■ WHAT THIS TASK INVOLVES: Report each line of the entries below that includes "rule".

[Stored dataset items]
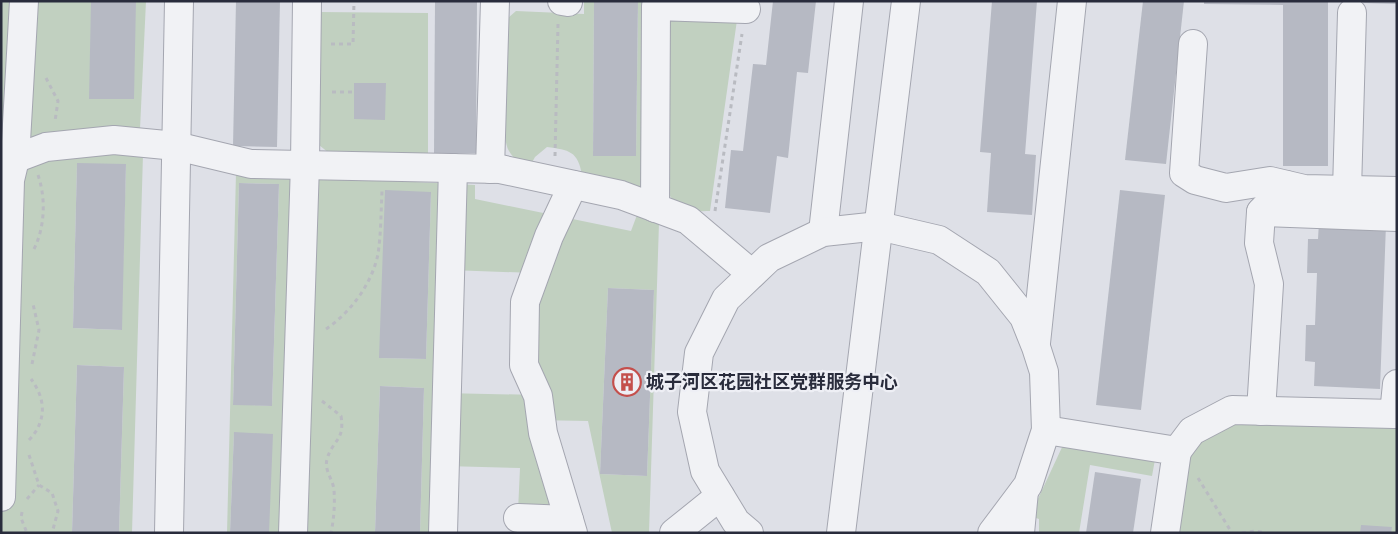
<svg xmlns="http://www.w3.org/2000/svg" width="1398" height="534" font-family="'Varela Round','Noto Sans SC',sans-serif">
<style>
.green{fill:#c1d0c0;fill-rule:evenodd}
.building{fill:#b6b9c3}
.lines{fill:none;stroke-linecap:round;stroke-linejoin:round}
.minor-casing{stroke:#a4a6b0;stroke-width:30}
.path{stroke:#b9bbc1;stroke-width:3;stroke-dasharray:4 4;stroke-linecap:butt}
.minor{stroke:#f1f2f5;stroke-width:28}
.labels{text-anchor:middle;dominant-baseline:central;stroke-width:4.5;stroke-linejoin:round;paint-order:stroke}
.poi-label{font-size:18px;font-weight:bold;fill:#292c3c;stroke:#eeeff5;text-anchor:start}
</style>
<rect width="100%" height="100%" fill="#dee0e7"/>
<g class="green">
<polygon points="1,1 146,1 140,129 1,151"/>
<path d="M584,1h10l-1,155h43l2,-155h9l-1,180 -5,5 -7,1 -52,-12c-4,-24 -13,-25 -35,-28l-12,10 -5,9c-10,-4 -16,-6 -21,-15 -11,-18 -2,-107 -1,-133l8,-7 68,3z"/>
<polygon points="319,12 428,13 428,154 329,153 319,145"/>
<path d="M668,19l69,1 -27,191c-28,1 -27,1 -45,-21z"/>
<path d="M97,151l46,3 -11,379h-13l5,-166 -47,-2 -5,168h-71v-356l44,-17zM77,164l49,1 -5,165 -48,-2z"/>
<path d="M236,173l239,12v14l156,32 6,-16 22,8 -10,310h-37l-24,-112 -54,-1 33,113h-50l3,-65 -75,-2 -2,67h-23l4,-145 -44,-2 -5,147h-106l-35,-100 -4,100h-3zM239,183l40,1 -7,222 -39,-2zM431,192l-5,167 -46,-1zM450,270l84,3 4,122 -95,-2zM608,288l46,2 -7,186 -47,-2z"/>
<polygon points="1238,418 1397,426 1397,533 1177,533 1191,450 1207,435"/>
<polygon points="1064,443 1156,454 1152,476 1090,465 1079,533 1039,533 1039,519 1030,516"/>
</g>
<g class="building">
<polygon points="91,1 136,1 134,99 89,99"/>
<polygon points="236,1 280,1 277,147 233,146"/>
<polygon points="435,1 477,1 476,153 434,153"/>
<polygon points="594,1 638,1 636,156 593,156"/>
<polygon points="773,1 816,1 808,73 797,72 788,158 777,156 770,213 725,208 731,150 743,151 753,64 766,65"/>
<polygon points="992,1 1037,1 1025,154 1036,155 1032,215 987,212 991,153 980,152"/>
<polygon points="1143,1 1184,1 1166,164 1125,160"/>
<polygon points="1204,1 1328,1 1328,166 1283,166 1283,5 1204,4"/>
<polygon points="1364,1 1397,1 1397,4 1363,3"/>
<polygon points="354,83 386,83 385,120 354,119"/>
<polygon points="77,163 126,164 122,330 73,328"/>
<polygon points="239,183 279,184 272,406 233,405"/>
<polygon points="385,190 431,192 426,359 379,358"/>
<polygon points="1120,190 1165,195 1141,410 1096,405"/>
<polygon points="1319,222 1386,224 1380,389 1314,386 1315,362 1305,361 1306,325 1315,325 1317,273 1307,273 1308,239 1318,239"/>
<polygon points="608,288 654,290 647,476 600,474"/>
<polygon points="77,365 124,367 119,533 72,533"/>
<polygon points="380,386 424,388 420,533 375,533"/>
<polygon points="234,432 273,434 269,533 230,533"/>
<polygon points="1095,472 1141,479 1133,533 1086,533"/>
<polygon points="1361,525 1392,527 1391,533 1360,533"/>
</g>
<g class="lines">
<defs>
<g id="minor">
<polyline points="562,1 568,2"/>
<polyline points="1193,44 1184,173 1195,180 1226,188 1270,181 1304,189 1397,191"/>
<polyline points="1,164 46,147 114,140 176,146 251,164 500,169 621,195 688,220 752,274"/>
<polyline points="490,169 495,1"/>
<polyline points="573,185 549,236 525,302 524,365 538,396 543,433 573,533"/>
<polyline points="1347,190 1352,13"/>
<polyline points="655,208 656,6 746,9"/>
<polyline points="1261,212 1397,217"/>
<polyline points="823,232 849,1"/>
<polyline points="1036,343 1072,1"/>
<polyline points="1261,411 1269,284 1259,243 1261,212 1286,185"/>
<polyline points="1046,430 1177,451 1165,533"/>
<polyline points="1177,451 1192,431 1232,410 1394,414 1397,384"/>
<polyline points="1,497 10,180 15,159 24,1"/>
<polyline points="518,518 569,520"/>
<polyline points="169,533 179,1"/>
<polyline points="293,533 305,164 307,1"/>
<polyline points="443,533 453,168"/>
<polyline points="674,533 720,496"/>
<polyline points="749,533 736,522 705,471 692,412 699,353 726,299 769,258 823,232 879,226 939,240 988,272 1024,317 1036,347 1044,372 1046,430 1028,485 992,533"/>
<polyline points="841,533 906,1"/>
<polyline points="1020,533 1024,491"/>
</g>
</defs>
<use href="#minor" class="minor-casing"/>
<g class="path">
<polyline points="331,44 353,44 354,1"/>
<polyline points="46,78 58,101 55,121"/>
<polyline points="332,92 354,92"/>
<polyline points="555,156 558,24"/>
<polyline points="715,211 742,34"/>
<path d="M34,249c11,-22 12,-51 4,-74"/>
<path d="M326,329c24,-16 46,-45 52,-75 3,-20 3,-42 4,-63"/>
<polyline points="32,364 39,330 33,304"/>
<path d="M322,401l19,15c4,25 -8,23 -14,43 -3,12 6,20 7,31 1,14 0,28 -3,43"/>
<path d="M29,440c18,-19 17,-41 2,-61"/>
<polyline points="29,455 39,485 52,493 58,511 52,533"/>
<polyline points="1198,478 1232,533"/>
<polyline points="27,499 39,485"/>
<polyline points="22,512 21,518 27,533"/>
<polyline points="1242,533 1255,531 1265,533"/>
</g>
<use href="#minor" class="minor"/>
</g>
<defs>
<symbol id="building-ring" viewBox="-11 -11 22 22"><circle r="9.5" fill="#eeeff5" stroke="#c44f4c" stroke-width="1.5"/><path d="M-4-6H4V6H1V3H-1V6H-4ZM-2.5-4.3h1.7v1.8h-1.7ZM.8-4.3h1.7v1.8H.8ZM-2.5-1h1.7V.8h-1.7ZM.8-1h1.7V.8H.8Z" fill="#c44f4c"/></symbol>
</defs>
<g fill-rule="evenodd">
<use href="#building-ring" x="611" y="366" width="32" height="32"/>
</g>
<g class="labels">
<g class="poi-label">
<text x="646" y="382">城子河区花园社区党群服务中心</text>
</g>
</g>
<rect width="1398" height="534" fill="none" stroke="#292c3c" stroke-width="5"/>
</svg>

■ RESPONSE BELOW:
.green{fill:#c1d0c0;fill-rule:evenodd}
<g fill-rule="evenodd">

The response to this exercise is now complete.